* [The problem] Although the data below holds other lines too, output only those from the line with "supermercato sotto i €15." up to and including the line with "lemas concretos, o", exactly as they appear.

* [Given records]
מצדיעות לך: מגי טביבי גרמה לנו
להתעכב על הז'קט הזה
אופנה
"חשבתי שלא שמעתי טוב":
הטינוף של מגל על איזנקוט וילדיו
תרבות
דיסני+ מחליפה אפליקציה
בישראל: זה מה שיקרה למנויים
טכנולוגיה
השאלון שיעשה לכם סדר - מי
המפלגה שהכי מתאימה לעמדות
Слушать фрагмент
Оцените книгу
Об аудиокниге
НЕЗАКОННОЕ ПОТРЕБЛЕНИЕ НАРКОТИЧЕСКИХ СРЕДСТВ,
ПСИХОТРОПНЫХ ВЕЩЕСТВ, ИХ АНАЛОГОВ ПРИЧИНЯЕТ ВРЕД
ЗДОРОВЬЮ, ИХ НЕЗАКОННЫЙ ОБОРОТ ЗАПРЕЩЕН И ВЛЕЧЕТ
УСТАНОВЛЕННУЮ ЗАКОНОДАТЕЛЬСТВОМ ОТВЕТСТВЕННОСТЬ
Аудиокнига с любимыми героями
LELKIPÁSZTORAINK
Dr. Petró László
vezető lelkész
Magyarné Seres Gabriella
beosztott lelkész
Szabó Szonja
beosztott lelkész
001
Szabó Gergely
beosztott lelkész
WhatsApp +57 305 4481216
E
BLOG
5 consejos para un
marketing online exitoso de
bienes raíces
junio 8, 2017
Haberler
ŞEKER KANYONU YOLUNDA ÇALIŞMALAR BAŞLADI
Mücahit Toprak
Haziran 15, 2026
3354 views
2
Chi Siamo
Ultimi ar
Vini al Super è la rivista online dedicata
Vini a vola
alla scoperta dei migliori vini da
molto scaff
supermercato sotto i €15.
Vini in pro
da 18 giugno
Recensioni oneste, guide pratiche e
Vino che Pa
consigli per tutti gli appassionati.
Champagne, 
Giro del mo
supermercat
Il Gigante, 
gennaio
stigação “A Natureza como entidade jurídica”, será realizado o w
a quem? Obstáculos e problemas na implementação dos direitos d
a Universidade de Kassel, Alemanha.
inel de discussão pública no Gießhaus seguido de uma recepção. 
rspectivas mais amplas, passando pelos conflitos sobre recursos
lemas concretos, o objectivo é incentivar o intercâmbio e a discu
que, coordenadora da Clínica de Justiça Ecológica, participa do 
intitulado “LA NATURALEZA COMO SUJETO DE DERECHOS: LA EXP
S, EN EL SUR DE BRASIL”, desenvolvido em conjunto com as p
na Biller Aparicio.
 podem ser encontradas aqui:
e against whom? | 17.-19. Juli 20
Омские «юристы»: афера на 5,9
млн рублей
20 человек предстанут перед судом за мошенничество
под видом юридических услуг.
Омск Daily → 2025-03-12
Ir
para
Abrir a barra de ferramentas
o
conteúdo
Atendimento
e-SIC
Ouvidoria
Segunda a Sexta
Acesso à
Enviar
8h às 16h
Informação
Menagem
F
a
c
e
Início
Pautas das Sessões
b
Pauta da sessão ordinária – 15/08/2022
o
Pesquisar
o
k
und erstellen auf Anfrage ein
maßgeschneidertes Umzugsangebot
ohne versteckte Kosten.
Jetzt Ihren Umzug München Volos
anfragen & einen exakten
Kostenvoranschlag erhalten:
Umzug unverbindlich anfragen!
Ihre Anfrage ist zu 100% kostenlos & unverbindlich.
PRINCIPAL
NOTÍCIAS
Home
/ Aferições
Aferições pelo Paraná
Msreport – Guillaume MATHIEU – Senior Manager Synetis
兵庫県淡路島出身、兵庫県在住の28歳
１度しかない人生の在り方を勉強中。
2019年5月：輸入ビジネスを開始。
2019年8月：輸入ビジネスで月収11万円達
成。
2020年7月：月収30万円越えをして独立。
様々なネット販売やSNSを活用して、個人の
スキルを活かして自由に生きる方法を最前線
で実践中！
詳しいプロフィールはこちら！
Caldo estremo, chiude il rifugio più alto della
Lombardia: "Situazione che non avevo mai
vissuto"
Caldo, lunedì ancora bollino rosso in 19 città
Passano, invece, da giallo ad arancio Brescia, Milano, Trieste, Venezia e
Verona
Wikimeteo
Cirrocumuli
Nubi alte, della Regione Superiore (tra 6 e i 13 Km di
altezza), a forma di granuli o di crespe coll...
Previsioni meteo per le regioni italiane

* [Task answer]
supermercato sotto i €15.
Vini in pro
da 18 giugno
Recensioni oneste, guide pratiche e
Vino che Pa
consigli per tutti gli appassionati.
Champagne, 
Giro del mo
supermercat
Il Gigante, 
gennaio
stigação “A Natureza como entidade jurídica”, será realizado o w
a quem? Obstáculos e problemas na implementação dos direitos d
a Universidade de Kassel, Alemanha.
inel de discussão pública no Gießhaus seguido de uma recepção. 
rspectivas mais amplas, passando pelos conflitos sobre recursos
lemas concretos, o objectivo é incentivar o intercâmbio e a discu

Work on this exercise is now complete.